▶ _Action item_: Gather every line of the material below that contains the word "many", and copy each one in full.

==== Dataset records ====

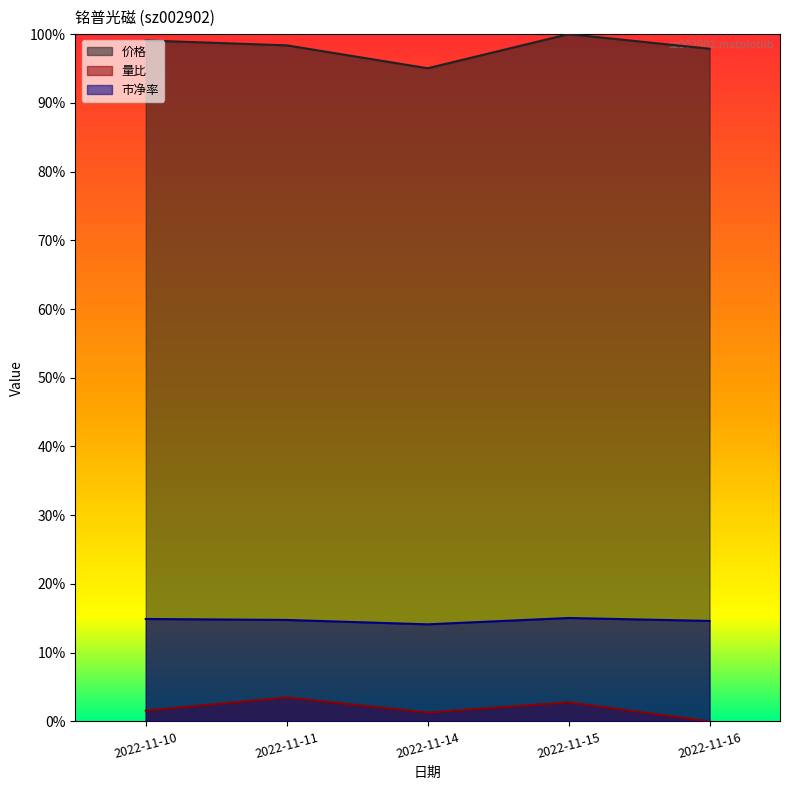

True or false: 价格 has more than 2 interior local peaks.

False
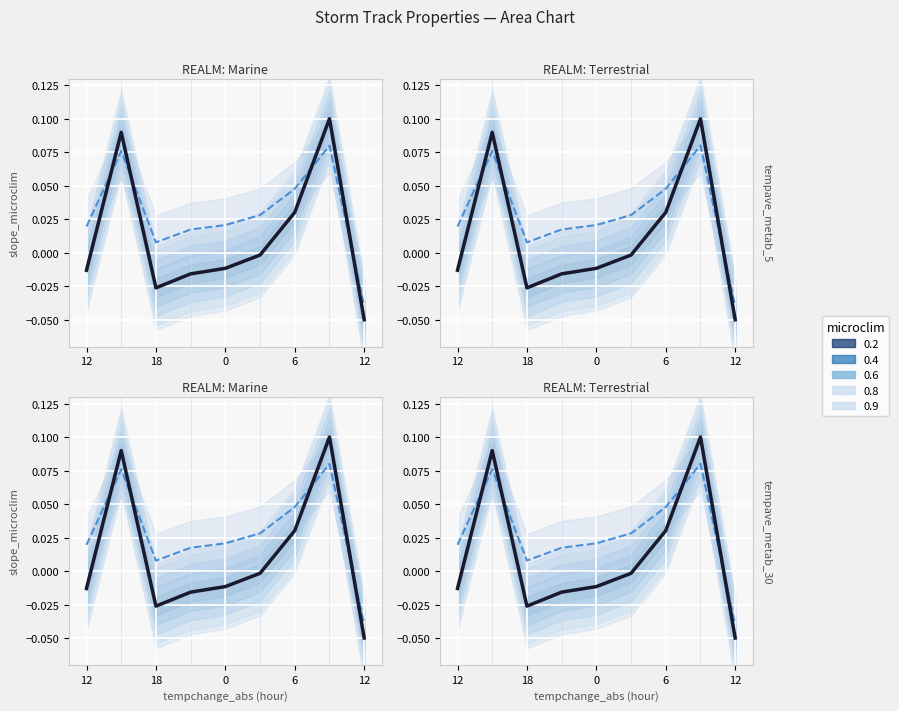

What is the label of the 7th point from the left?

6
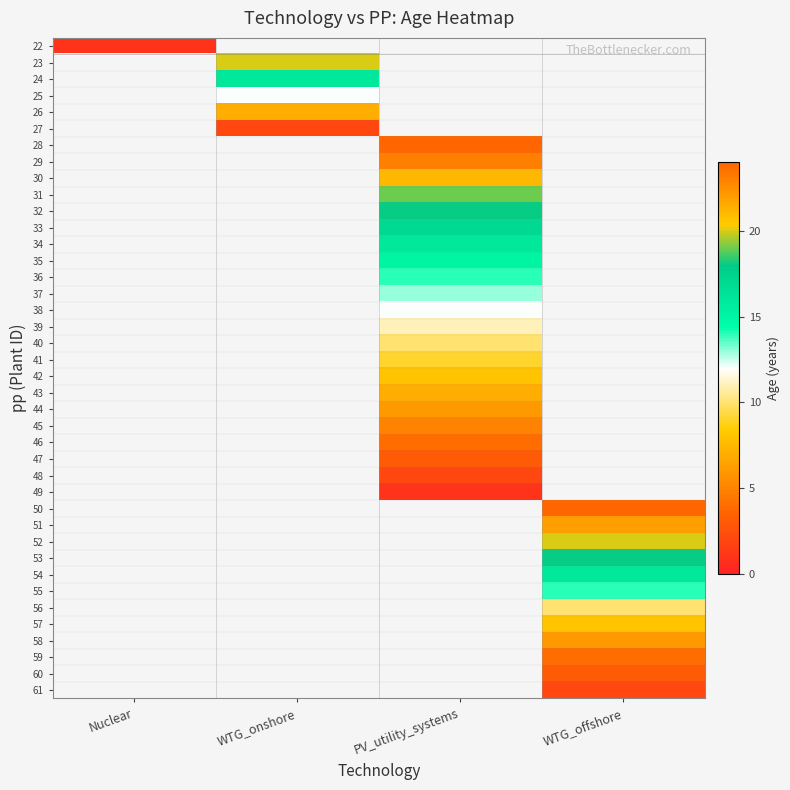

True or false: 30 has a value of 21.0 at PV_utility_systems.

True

====
==== Dataset records ====

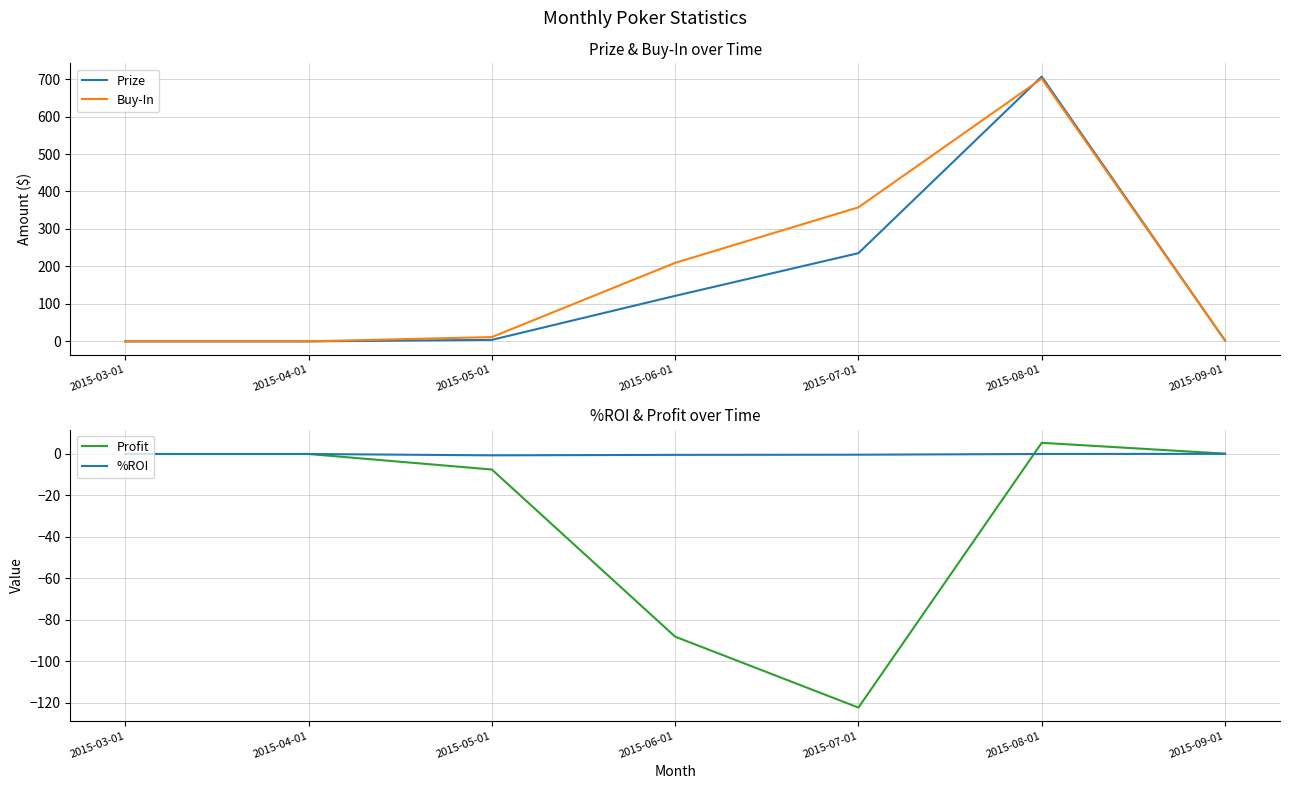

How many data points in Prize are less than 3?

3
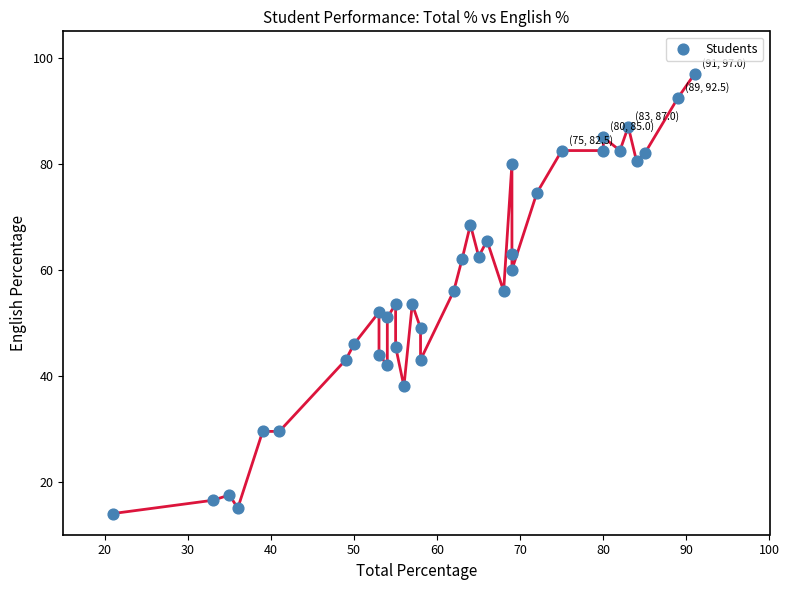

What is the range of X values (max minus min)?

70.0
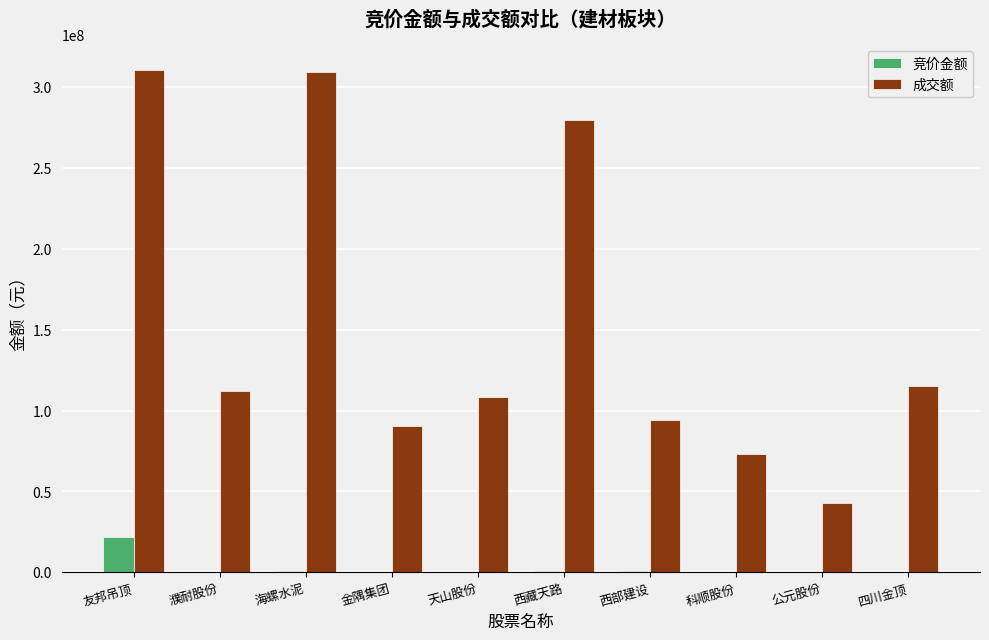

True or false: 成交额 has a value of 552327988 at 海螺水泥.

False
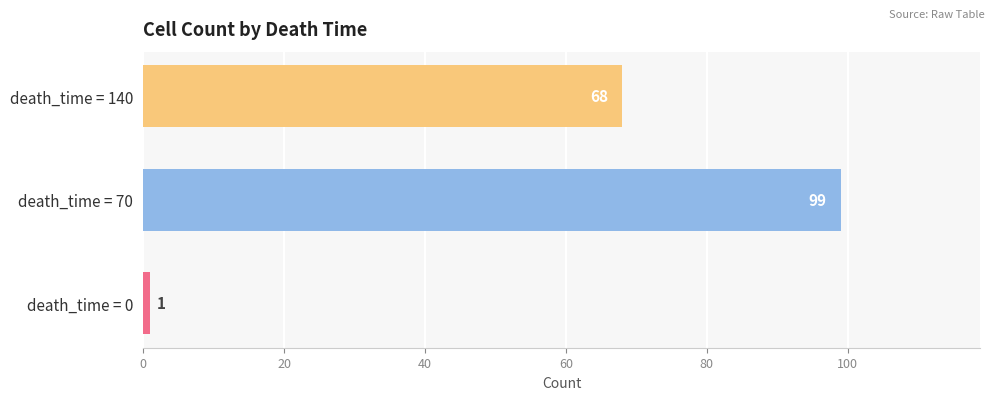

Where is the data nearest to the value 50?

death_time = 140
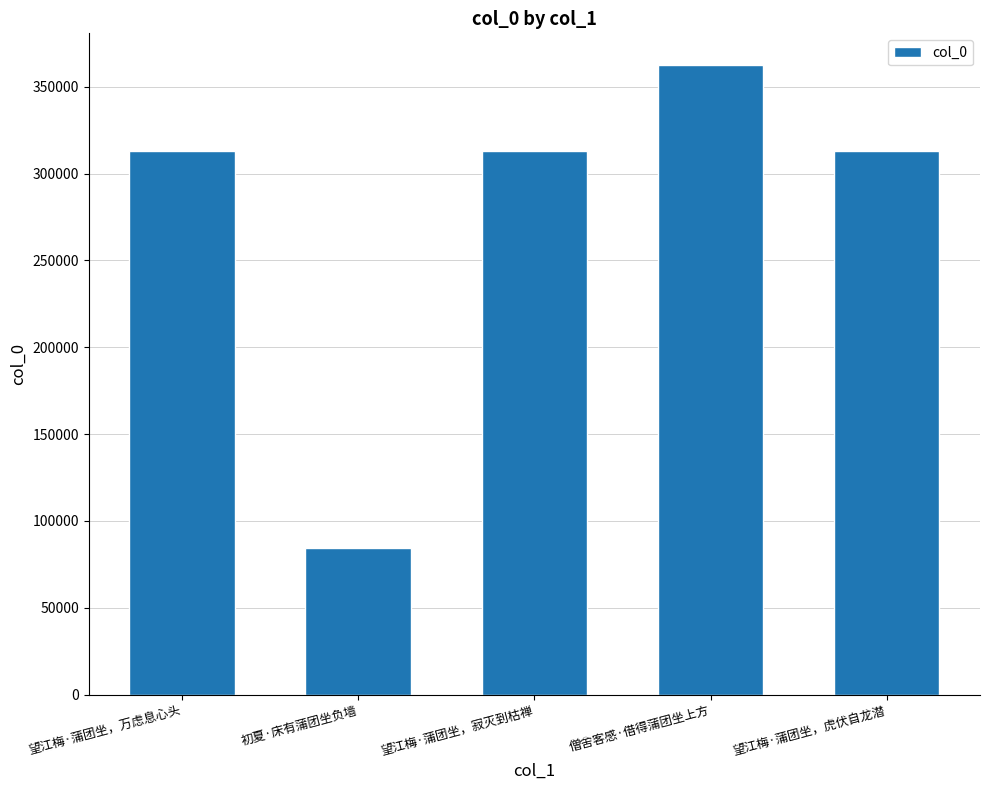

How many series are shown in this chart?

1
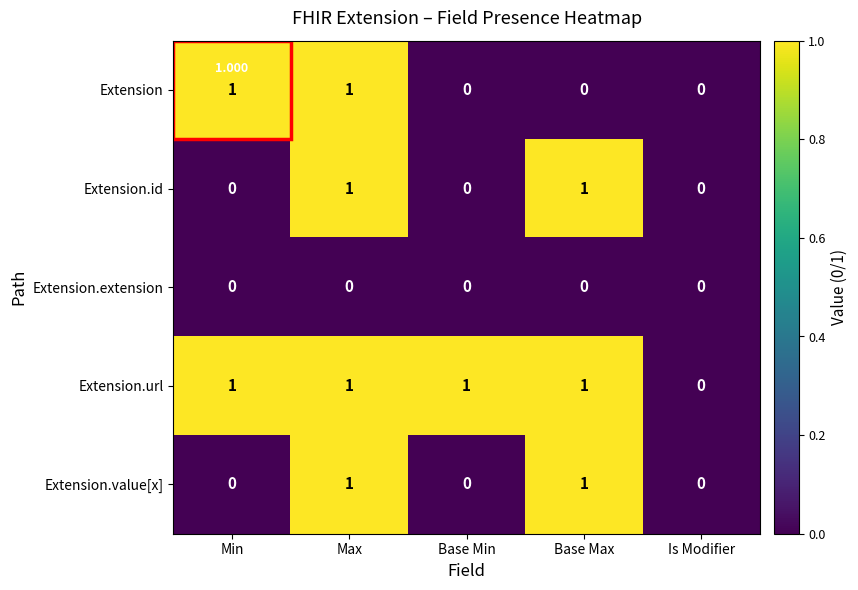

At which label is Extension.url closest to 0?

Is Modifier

====

▶ _Solution for this problem_:
How many data points in Prize are less than 3?
How many series are shown in this chart?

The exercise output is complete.